Once the excess foliage has been removed (‘thinned out’) from the branches of a Juniper bonsai, the structure of the tree can be seen clearly and it is possible to coil wire around the branches in order that they can then be repositioned.
The remaining shoots all over the tree require removal of the foliage along their length leaving flattened ‘pads’ of foliage at their tips. It can be a difficult process to carry out when first applied as it runs contrary to what many enthusiasts first learn about pruning back Juniper foliage.
Two Juniper shoots cleaned and ready for wiring and laying out
The tiny foliage mass at the tip of each shoot must be flattened into a lozenge-shape (when seen from the front) and this also requires that all downward and upward-growing foliage is also pruned back.
The newly thinned out branches of a Juniper bonsai, note the otherwise bare shoots carry sprays of foliage at their tips.
Arranging the Foliage Mass
The next task in arranging the branches of a Juniper bonsai is to wire and arrange or ‘lay-out’ the foliage mass. As has been described, during the process of thinning out the foliage, I had also created a large number of secondary and tertiary branches that each carried a small pad of foliage at its tip. Each and every foliage-carrying branch then needed to be wired and its pad positioned so that it became part of a much larger mass of pads.
A secondary branch consisting of 7 tertiary branches, each carrying a pad of foliage, fanned out to create one large foliage pad.
When seen from above, the foliage on this tree looks relatively sparse and unattractive. Over time and with regularly pruning, the foliage pad or ‘cloud’ will now become denser, better ramified and beautiful.
The same foliage pad seen from the front of the bonsai
However, when seen from the front of the tree, the same 7 small pads of foliage fanned out together, have created a larger foliage pad or ‘cloud’ and one that is worthy of a good quality bonsai.
The fanned out branchlets of a Chinese Juniper
The foliage of this Chinese Juniper has been thinned out, each of the small shoots left carrying a tuft of foliage, wired and then laid-out as previously described.
The same area of the Juniper foliage mass as seen from the front of the tree.
As each individual tertiary foliage is pruned and its tips pinched out over the coming years, it will become denser and be allowed to almost merge with its neighbours, creating an attractive mass of green foliage.
Laying out the branches of a Juniper bonsai
Always start with the lowest or first branch as this dictates the shape and style of the foliage mass as a whole.
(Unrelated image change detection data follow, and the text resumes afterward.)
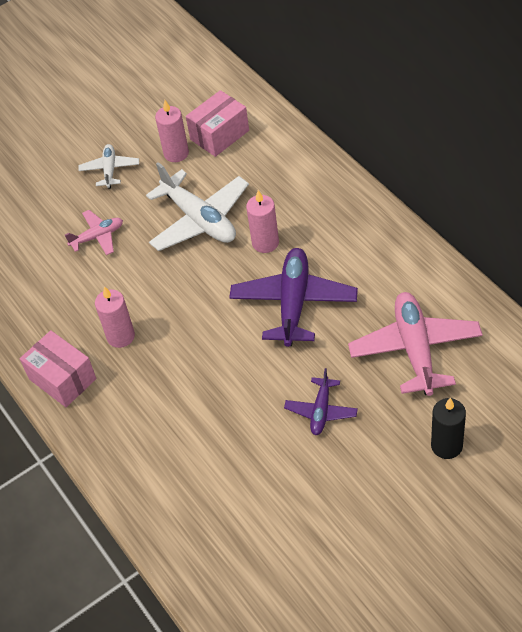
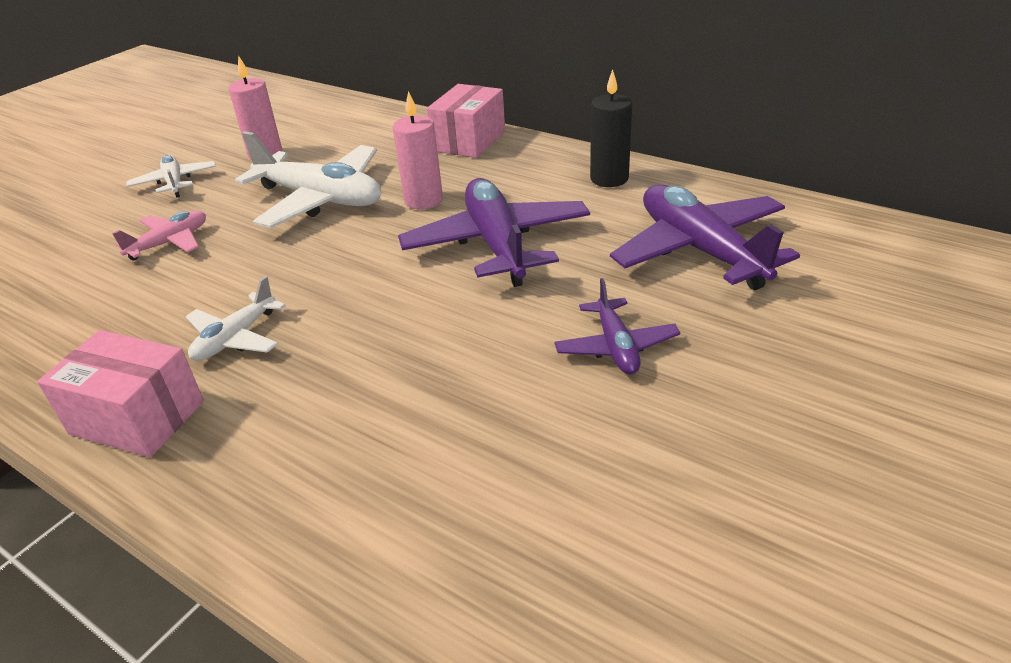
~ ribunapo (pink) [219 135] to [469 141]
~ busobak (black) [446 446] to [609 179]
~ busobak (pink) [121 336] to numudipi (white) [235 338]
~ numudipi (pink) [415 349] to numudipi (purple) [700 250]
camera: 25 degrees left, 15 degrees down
First the primary branch was wired and placed, followed by its secondary branches and then their tertiary branches, before beginning to work on the next primary branch up on the trunk. This process continues, always working upwards towards the crown until the entire foliage mass has been laid out.
Chinese Juniper bonsai foliage being laid-out by the author as part of the styling of this tree during 2012.
The Chinese Juniper after laying out all the foliage, as seen from above. From this view it is possible to see the ‘workings’ of the foliage mass.
When seen from the front, all of the various elements of foliage mass come together to make a whole.
This part of designing and styling a Juniper is a time-consuming process (the foliage mass of the Chinese Juniper above took approximately 8 hours to arrange) but is also essential if the bonsai is to have distinct shape and form and not simply be a shapeless mass of foliage.
And the results can be quite simply stunning.